Labrafil M2125CS; oleic acid; ethyl oleate;
19. A salt of EPA; DHA; a salt of DHA; a triglyceride of EPA; a triglyceride of DHA; an ethyl ester of EPA; an ethyl ester of DHA; and mixtures thereof, comprising a low HLB oil component. A composition according to any one of the preceding claims. 20. The composition according to claim 14, wherein the low HLB oil component comprises fish oil or a mixture of fish oils. 21. The method according to claim 20, wherein the therapeutic agent is an analgesic, an antiallergic, an antifungal, an antiinflammatory, an antiarrhythmic, an antibiotic, an anticoagulant, an antidepressant, an antidiabetic, an antiepileptic,
Antihypertensive, Antigout, Antimalarial, Antimigraine, Antimuscarinic, Antineoplastic, Antigenic animal, Anxiolytic, Thyroid, Antithyroid, Antiviral, Appetite suppressant, Bisphosphonate , Cardiac inotropic drugs, cardiovascular drugs, corticosteroids, diuretics, dopaminergic drugs, gastrointestinal drugs, hemostats, histamine receptor antagonists, hypnotics, immunosuppressants, renal protective drugs, lipid regulators, Muscle relaxants, neuroleptics, neurotrophic drugs,
Claims: selected from opioid agonists and antagonists, parasympathomimetics, protease inhibitors, prostaglandins, sedatives, sex hormones, stimulants, sympathomimetics, vasodilators and xanthine or mixtures thereof. Any one of 14 to 20
The composition according to Item. 22. The composition according to any one of claims 14 to 19 and 21, wherein the low HLB oil component comprises medium or long chain fatty acid triglycerides. 23. The composition according to any one of claims 14 to 19 and 21, wherein the low HLB oil component comprises a medium or long chain fatty acid ethyl ester. 24. The composition according to any one of claims 14 to 23, wherein said composition is suitable for topical administration. 25. The composition of claims 14 to 23, wherein said composition is suitable for parenteral administration.
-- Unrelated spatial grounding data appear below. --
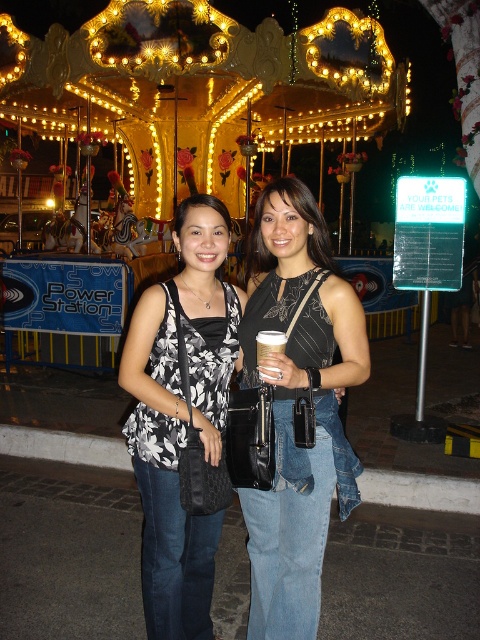
Question: Can you confirm if gold metallic carousel at upper center is wider than black printed tank top at center?

Choices:
 (A) yes
 (B) no

Answer: (A)

Question: Among these points, which one is farthest from the camera?

Choices:
 (A) (266, 248)
 (B) (331, 436)
 (C) (257, 339)

Answer: (A)

Question: Which object is the closest to the black textured dress at center?

Choices:
 (A) gold metallic carousel at upper center
 (B) matte black dress at center

Answer: (B)

Question: Is gold metallic carousel at upper center to the right of matte black dress at center from the viewer's perspective?

Choices:
 (A) yes
 (B) no

Answer: (B)

Question: Is gold metallic carousel at upper center smaller than white paper cup at center?

Choices:
 (A) yes
 (B) no

Answer: (B)

Question: Which point is farther to the camera?

Choices:
 (A) (172, 444)
 (B) (200, 35)
 (C) (273, 188)

Answer: (B)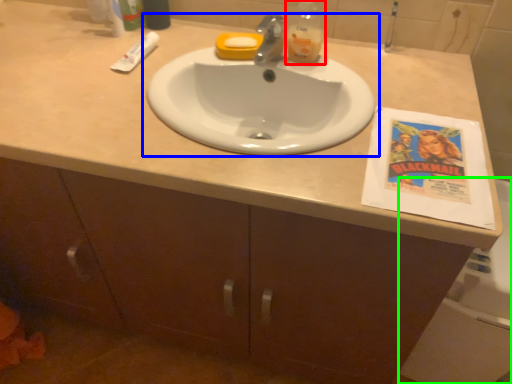
Question: Which is farther away from bottle (highlighted by a red box)? sink (highlighted by a blue box) or bath (highlighted by a green box)?

Choices:
 (A) sink
 (B) bath

Answer: (B)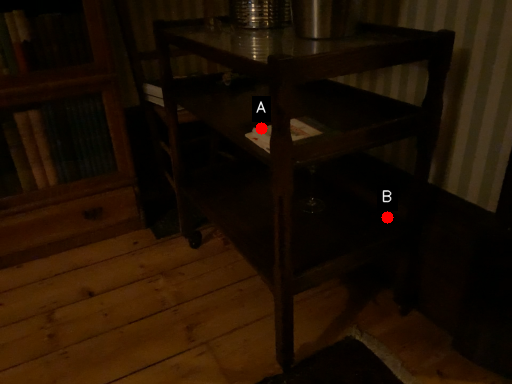
Question: Two points are circled on the image, labeled by A and B beside each circle. Which of the following is the farthest from the observer?

Choices:
 (A) A is further
 (B) B is further

Answer: (B)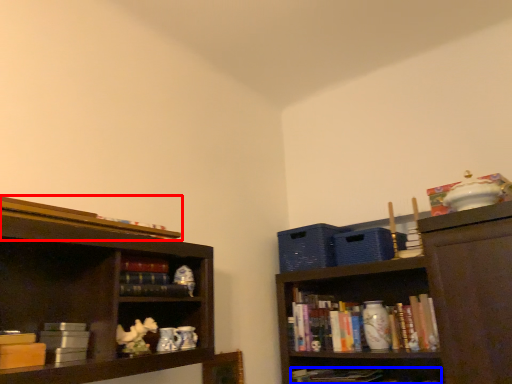
Question: Which point is closer to the camera, book (highlighted by a red box) or book (highlighted by a blue box)?

Choices:
 (A) book
 (B) book

Answer: (A)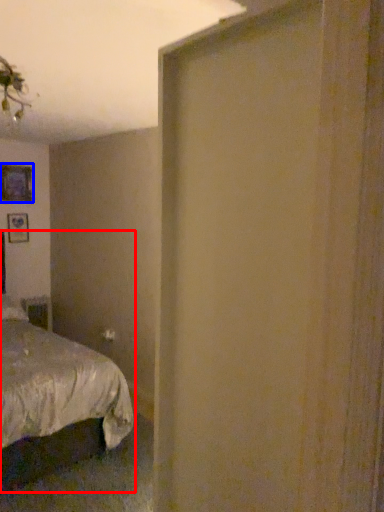
Question: Which of the following is the closest to the observer, bed (highlighted by a red box) or picture frame (highlighted by a blue box)?

Choices:
 (A) bed
 (B) picture frame

Answer: (A)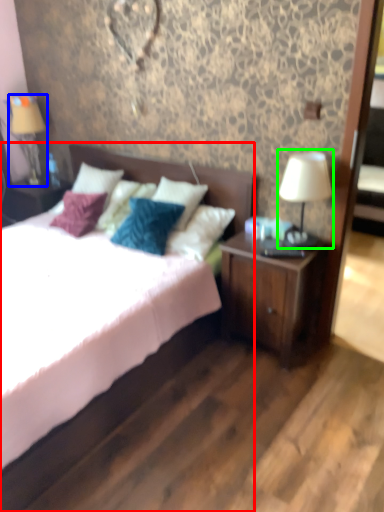
Question: Estimate the real-world distances between objects in this image. Which object is farther from bed (highlighted by a red box), table lamp (highlighted by a blue box) or table lamp (highlighted by a green box)?

Choices:
 (A) table lamp
 (B) table lamp

Answer: (A)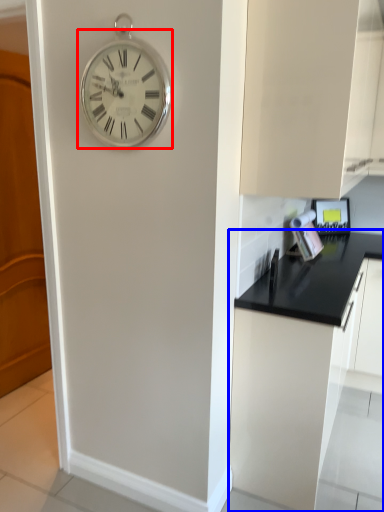
Question: Which point is further to the camera, wall clock (highlighted by a red box) or cabinetry (highlighted by a blue box)?

Choices:
 (A) wall clock
 (B) cabinetry

Answer: (B)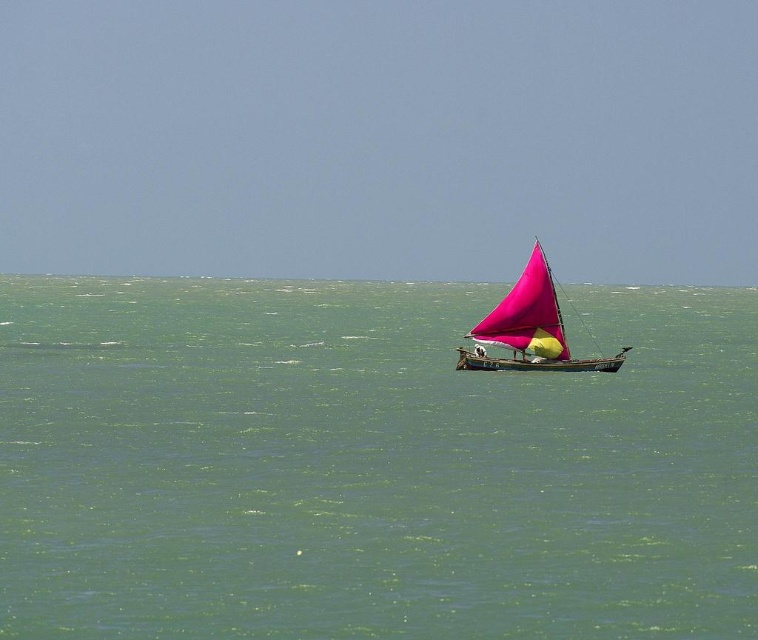
You are standing on a dock and see the green water at center and the pink fabric sailboat at center. Which object is positioned to the right?

The green water at center is to the right of the pink fabric sailboat at center, so the green water at center is positioned to the right.

You are an observer standing on the shore looking at the seascape. Which object, the green water at center or the pink fabric sailboat at center, takes up more space in the image?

A composition according to any one of the preceding claims. 26. The composition according to any one of claims 14 to 25, wherein the amount of aqueous solution to pre-concentrate is 1: 1 or more. 27. The self-emulsifying pre-concentrated pharmaceutical composition of claim 1, substantially as described and exemplified herein. 28. The microemulsion or emulsion pharmaceutical composition of claim 14, substantially as described and exemplified herein.